Your goal:
Print every line of the data below word for word, but leave out the pictures.
───── Extracted data
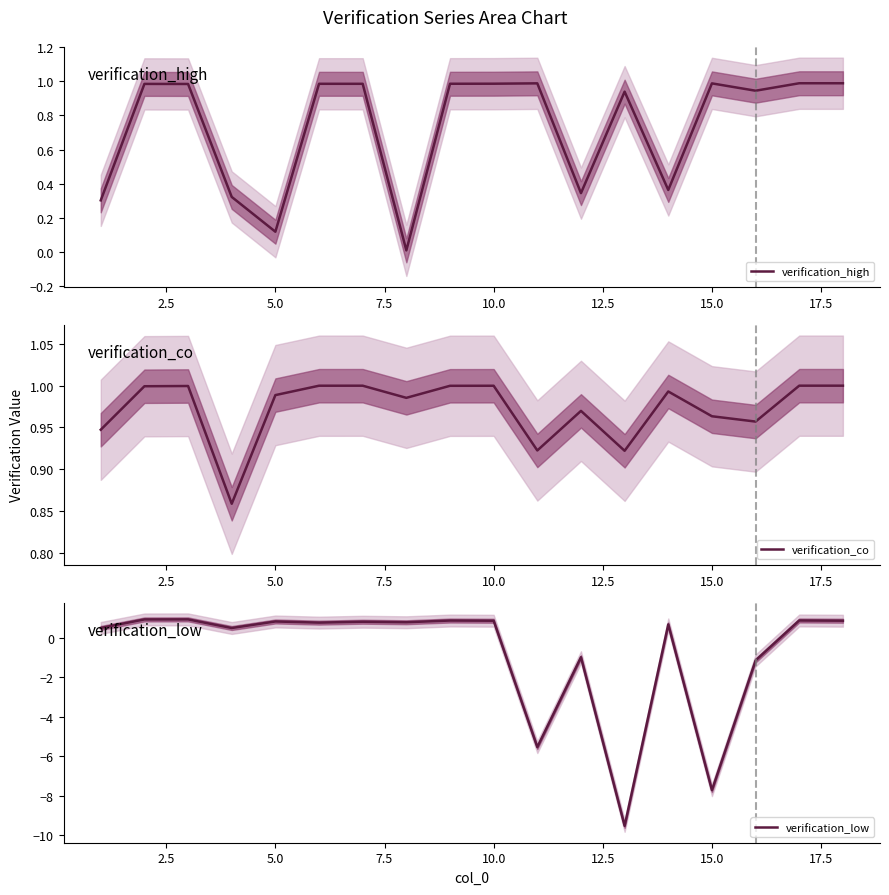

The value of verification_high at 15.0 is 1.0. True or false?

True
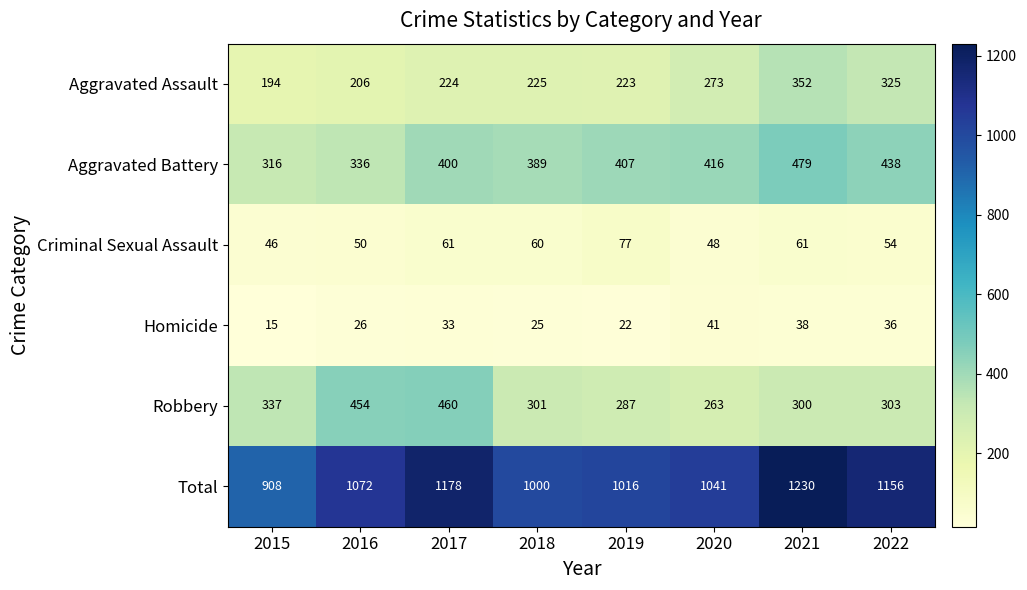

Which category has the highest value across all series?

2021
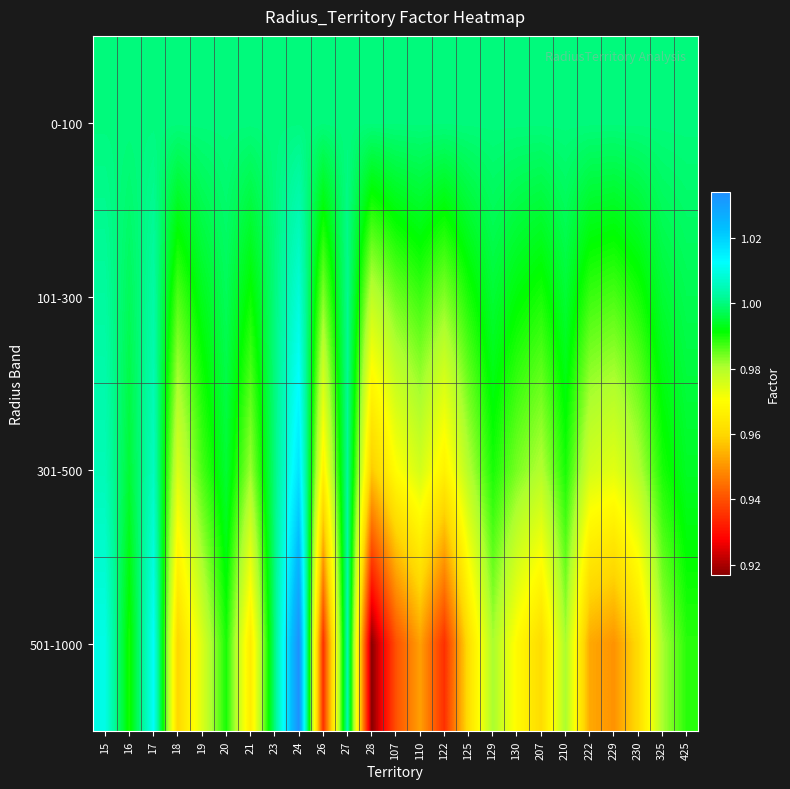

Reading left to right, transcribe all the data shown in this chart.

0-100: 15=1.0	16=1.0	17=1.0	18=1.0	19=1.0	20=1.0	21=1.0	23=1.0	24=1.0	26=1.0	27=1.0	28=1.0	107=1.0	110=1.0	122=1.0	125=1.0	129=1.0	130=1.0	207=1.0	210=1.0	222=1.0	229=1.0	230=1.0	325=1.0	425=1.0
101-300: 15=1.0	16=1.0	17=1.0	18=1.0	19=1.0	20=1.0	21=1.0	23=1.0	24=1.0	26=1.0	27=1.0	28=1.0	107=1.0	110=1.0	122=1.0	125=1.0	129=1.0	130=1.0	207=1.0	210=1.0	222=1.0	229=1.0	230=1.0	325=1.0	425=1.0
301-500: 15=1.0	16=1.0	17=1.0	18=1.0	19=1.0	20=1.0	21=1.0	23=1.0	24=1.0	26=1.0	27=1.0	28=1.0	107=1.0	110=1.0	122=1.0	125=1.0	129=1.0	130=1.0	207=1.0	210=1.0	222=1.0	229=1.0	230=1.0	325=1.0	425=1.0
501-1000: 15=1.0	16=1.0	17=1.0	18=1.0	19=1.0	20=1.0	21=1.0	23=1.0	24=1.0	26=0.9	27=1.0	28=0.9	107=0.9	110=1.0	122=0.9	125=1.0	129=1.0	130=1.0	207=1.0	210=1.0	222=1.0	229=0.9	230=1.0	325=1.0	425=1.0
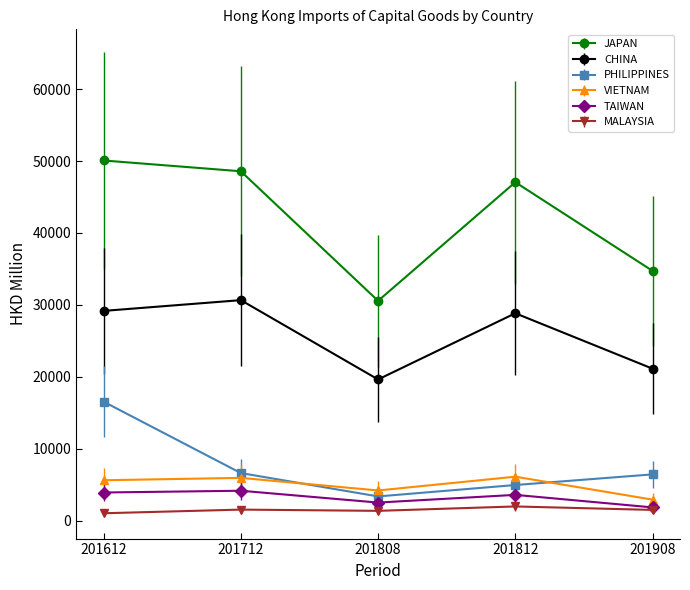

True or false: TAIWAN and CHINA cross at least once.

False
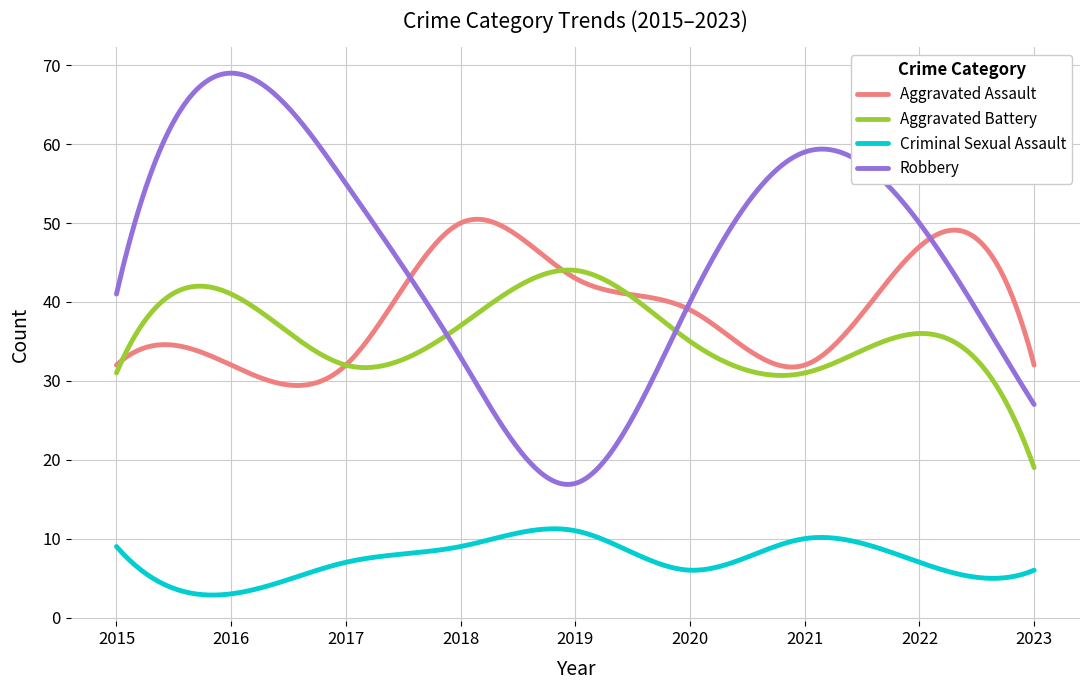

How many lines are shown in the chart?

4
──────────
Solved exercise:
The value of verification_high at 15.0 is 1.0. True or false?

True

Which category has the highest value across all series?

2021

Reading left to right, transcribe all the data shown in this chart.

0-100: 15=1.0	16=1.0	17=1.0	18=1.0	19=1.0	20=1.0	21=1.0	23=1.0	24=1.0	26=1.0	27=1.0	28=1.0	107=1.0	110=1.0	122=1.0	125=1.0	129=1.0	130=1.0	207=1.0	210=1.0	222=1.0	229=1.0	230=1.0	325=1.0	425=1.0
101-300: 15=1.0	16=1.0	17=1.0	18=1.0	19=1.0	20=1.0	21=1.0	23=1.0	24=1.0	26=1.0	27=1.0	28=1.0	107=1.0	110=1.0	122=1.0	125=1.0	129=1.0	130=1.0	207=1.0	210=1.0	222=1.0	229=1.0	230=1.0	325=1.0	425=1.0
301-500: 15=1.0	16=1.0	17=1.0	18=1.0	19=1.0	20=1.0	21=1.0	23=1.0	24=1.0	26=1.0	27=1.0	28=1.0	107=1.0	110=1.0	122=1.0	125=1.0	129=1.0	130=1.0	207=1.0	210=1.0	222=1.0	229=1.0	230=1.0	325=1.0	425=1.0
501-1000: 15=1.0	16=1.0	17=1.0	18=1.0	19=1.0	20=1.0	21=1.0	23=1.0	24=1.0	26=0.9	27=1.0	28=0.9	107=0.9	110=1.0	122=0.9	125=1.0	129=1.0	130=1.0	207=1.0	210=1.0	222=1.0	229=0.9	230=1.0	325=1.0	425=1.0

True or false: TAIWAN and CHINA cross at least once.

False

How many lines are shown in the chart?

4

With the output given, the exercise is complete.